Jon Halty - Benefits of Walking After Eating, Get to work again at the table after lunch? Or even go straight to bed after dinner? If you do that often, you are a loser. You better use the remaining time for a short walk. Because it turns out, there are good benefits that can be obtained by walking after eating.

Reported by TIME, a small study found that walking can be beneficial for those at risk of diabetes. In the study, elderly people at risk for type 2 diabetes walked on a treadmill for 15 minutes after eating. As a result, they have a smaller blood sugar surge after walking. Why is that so?
Short walk and its benefits for diabetes
The human digestive system converts food into sugar glucose, which is one of the body's main energy sources. So after eating, this glucose will flood your bloodstream. The hormone insulin helps pull glucose into cells, both for immediate use or stored for later use.
But for people with diabetes, the glucose stack can remain in the blood, which can contribute to heart disease, stroke, kidney disease, and other health problems.

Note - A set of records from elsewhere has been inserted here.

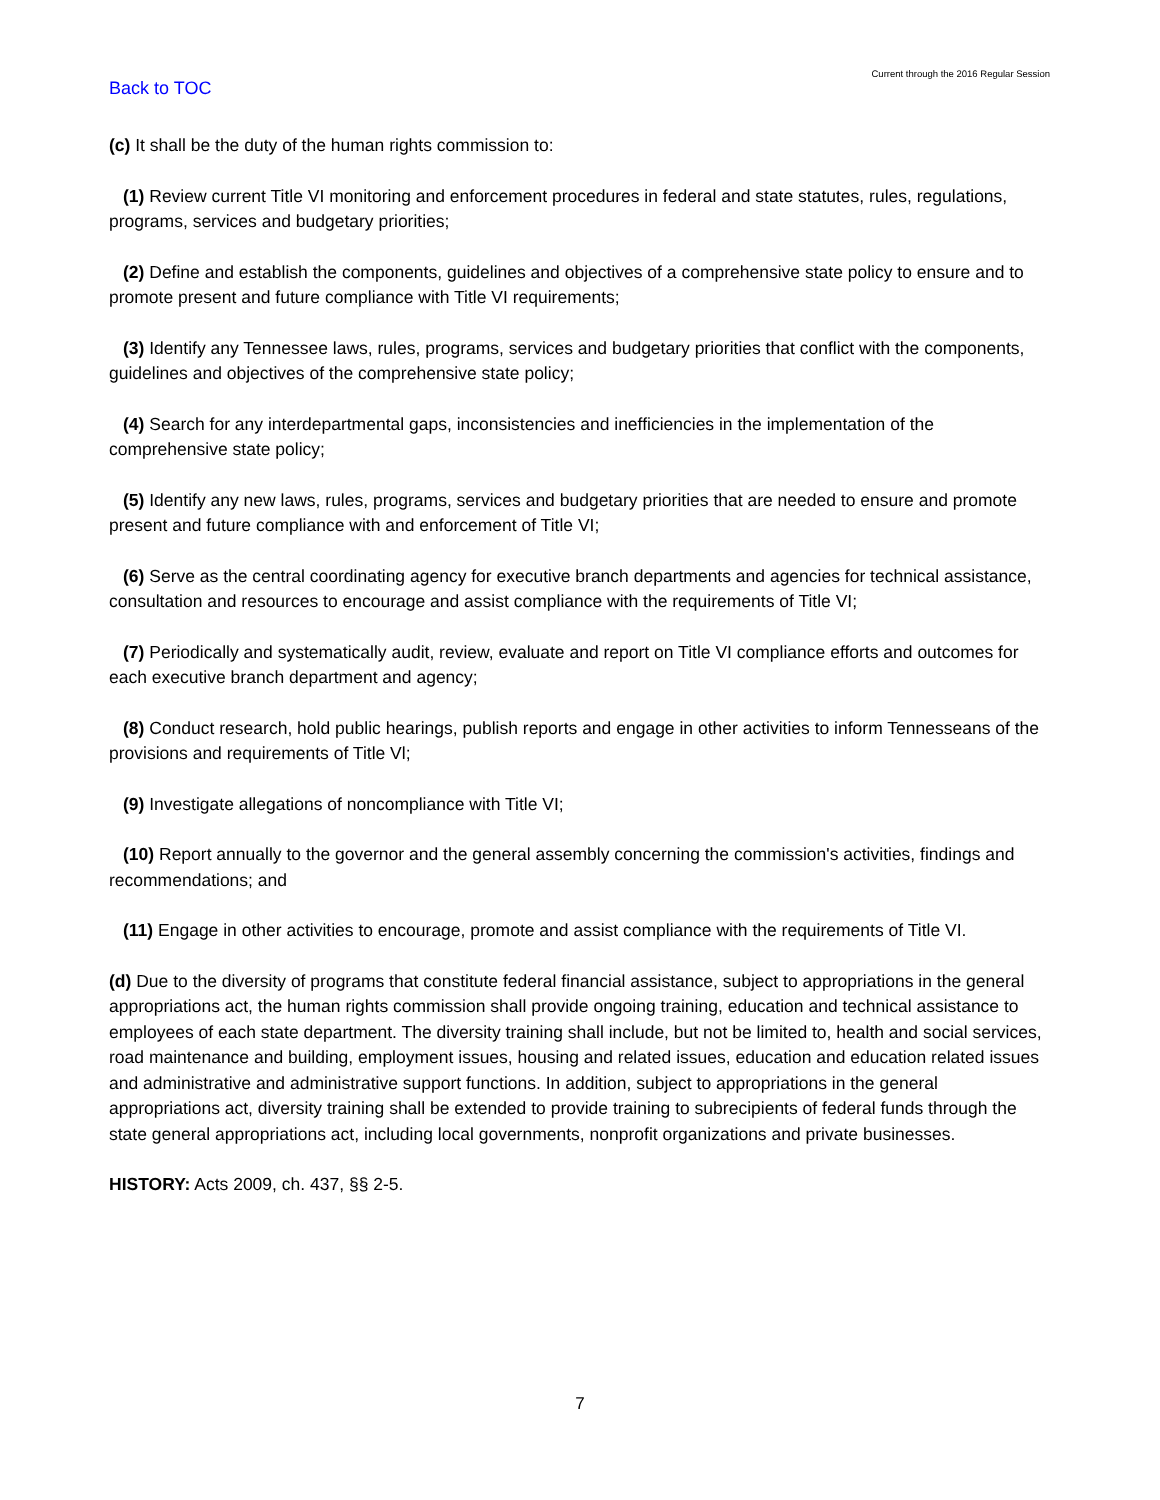Back to TOC Current through the 2016 Regular Session
(c) It shall be the duty of the human rights commission to:
(1) Review current Title VI monitoring and enforcement procedures in federal and state statutes, rules, regulations, programs, services and budgetary priorities;
(2) Define and establish the components, guidelines and objectives of a comprehensive state policy to ensure and to promote present and future compliance with Title VI requirements;
(3) Identify any Tennessee laws, rules, programs, services and budgetary priorities that conflict with the components, guidelines and objectives of the comprehensive state policy;
(4) Search for any interdepartmental gaps, inconsistencies and inefficiencies in the implementation of the comprehensive state policy;
(5) Identify any new laws, rules, programs, services and budgetary priorities that are needed to ensure and promote present and future compliance with and enforcement of Title VI;
(6) Serve as the central coordinating agency for executive branch departments and agencies for technical assistance, consultation and resources to encourage and assist compliance with the requirements of Title VI;
(7) Periodically and systematically audit, review, evaluate and report on Title VI compliance efforts and outcomes for each executive branch department and agency;
(8) Conduct research, hold public hearings, publish reports and engage in other activities to inform Tennesseans of the provisions and requirements of Title Vl;
(9) Investigate allegations of noncompliance with Title VI;
(10) Report annually to the governor and the general assembly concerning the commission's activities, findings and recommendations; and
(11) Engage in other activities to encourage, promote and assist compliance with the requirements of Title VI.
(d) Due to the diversity of programs that constitute federal financial assistance, subject to appropriations in the general appropriations act, the human rights commission shall provide ongoing training, education and technical assistance to employees of each state department. The diversity training shall include, but not be limited to, health and social services, road maintenance and building, employment issues, housing and related issues, education and education related issues and administrative and administrative support functions. In addition, subject to appropriations in the general appropriations act, diversity training shall be extended to provide training to subrecipients of federal funds through the state general appropriations act, including local governments, nonprofit organizations and private businesses.
HISTORY: Acts 2009, ch. 437, §§ 2-5.
7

Well, the study explains that the muscles you use to walk will use glucose as energy, expel it from the circulation, while reducing glucose that is still "floating" in the body.
"When the muscles in the body use more sugar to be converted into energy, over time this process can lower blood sugar levels to the normal range. Insulin can also work better. "
But if you exercise excessively, it is not good for blood sugar levels. "If the exercise is excessive, blood sugar levels can increase rapidly. That's because the body produces more stress hormones,
Another benefit of walking
Still quoted from TIME, other studies have found that walking helps speed up the time it takes for food to move from the stomach to the small intestine. This can help increase satiety after eating. There is also evidence to find a link between a faster type of digestion and a lower rate of heartburn and other reflux symptoms.
However, walking is not the only post-eating physical activity that is beneficial. You can also do resistance training (resistance exercise) because the impact is the same as decreasing blood glucose levels.
Another small study found that for people with obesity and type 2 diabetes, carrying out weight training sessions (which focus on tightening the legs, calves, chest and back) for 45 minutes after dinner will reduce triglycerides and blood sugar in a short time.
However, as explained, exercising too fast after eating can actually interfere with digestion. As a result, digestion will slow down in the stomach. So, choose post-eating exercise with moderate intensity rather than heavy intensity.
Now you already know the benefits of walking after eating. Try to move the body within one hour after eating, but the faster the better. Because according to researchers, glucose tends to peak 72 minutes after intake of food intake. Even if you only walk 10 minutes, you can still feel the benefits.